The cover line’s subtitle is “Centuries of Peacocking in the City,” so I expected the great photos but there’s so much more. I’m obsessed with the “What I Wore …” bite-size essays about clothes that bring back memories, including Bette Midler’s “…As a Go-Go Girl” (1965); Diane von Furstenberg’s “…When I was Ready to Give Up Everything” (1973); and Gisele’s “…As a Starving Model” (1997). The one closest to my heart is “…To Feel Invincible” by artist Robert Longo (1977) because that’s the quality I look for in all my clothes (and jewelry and lipstick). It’s like the armor I put on every day.

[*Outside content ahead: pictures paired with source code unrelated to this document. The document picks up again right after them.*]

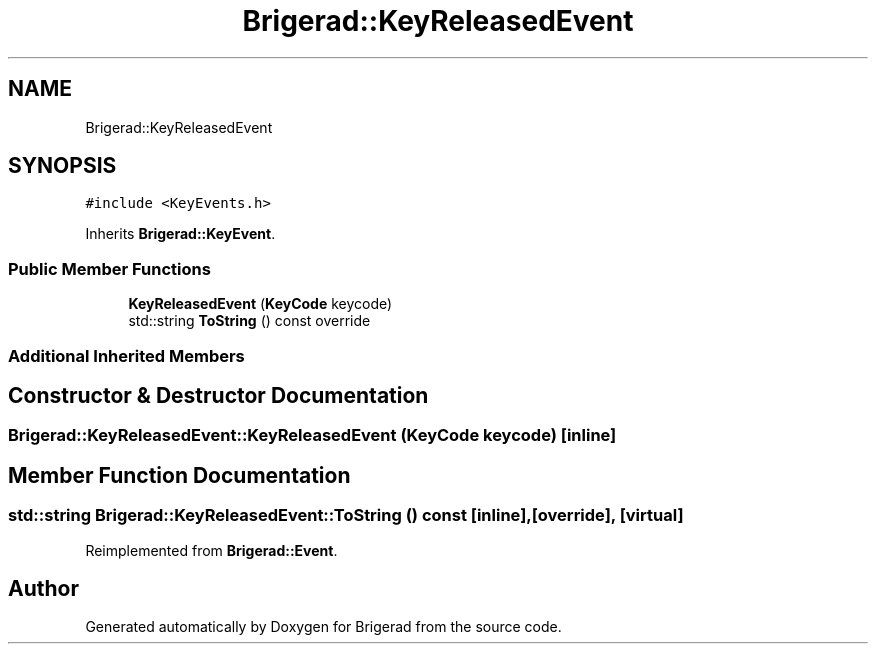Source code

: .TH "Brigerad::KeyReleasedEvent" 3 "Sun Feb 7 2021" "Version 0.2" "Brigerad" \" -*- nroff -*-
.ad l
.nh
.SH NAME
Brigerad::KeyReleasedEvent
.SH SYNOPSIS
.br
.PP
.PP
\fC#include <KeyEvents\&.h>\fP
.PP
Inherits \fBBrigerad::KeyEvent\fP\&.
.SS "Public Member Functions"

.in +1c
.ti -1c
.RI "\fBKeyReleasedEvent\fP (\fBKeyCode\fP keycode)"
.br
.ti -1c
.RI "std::string \fBToString\fP () const override"
.br
.in -1c
.SS "Additional Inherited Members"
.SH "Constructor & Destructor Documentation"
.PP 
.SS "Brigerad::KeyReleasedEvent::KeyReleasedEvent (\fBKeyCode\fP keycode)\fC [inline]\fP"

.SH "Member Function Documentation"
.PP 
.SS "std::string Brigerad::KeyReleasedEvent::ToString () const\fC [inline]\fP, \fC [override]\fP, \fC [virtual]\fP"

.PP
Reimplemented from \fBBrigerad::Event\fP\&.

.SH "Author"
.PP 
Generated automatically by Doxygen for Brigerad from the source code\&.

There’s an essay by Amy Larocca on why New Yorkers have always worn black, with photos that date back to 1900, though other photos — such as Amy Arbus’s 1983 picture of a cheetah/leopard print outfit — prove we don’t always wear all black all the time. The list of important stores warmed my heart with the inclusion of Paraphernalia, Charivari, Patricia Field, and my beloved Fiorucci.
Other essays celebrate fashion icons such as Diana Vreeland, Nan Kempner and Tina Chow. There’s a lineup of legendary sneakers; a recollection of clothes that scandalized; and a selection of runway shows that pushed fashion forward. As a bonus, there’s a previously unpublished 1966 shoot that Larry Fink did of Andy Warhol and his Factory crowd, including Edie Sedgwick, whose bio by Jean Stein I read over and over again in the 1980s.
But my favorite photo is one from 1926 that’s more evidence (in case we needed it) that trends we think are brand new are often anything but. As I like to say, “Fashion repeats itself” and this lady has the choker and the anklet to prove it, as well as a type of faux tattoo. She didn’t stop there, though. You must read the description of the whole outfit to fully appreciate how wild it is.
New York quoted the photographer’s original caption:
I love a woman who knows that more is more. It’s also very interesting to learn that 1970s punks weren’t the first to wear dog collars as chokers. My question is: When are we going to bring back wearing photos of our significant others on our legs and mirrors on our wrists? Those things are due for a comeback!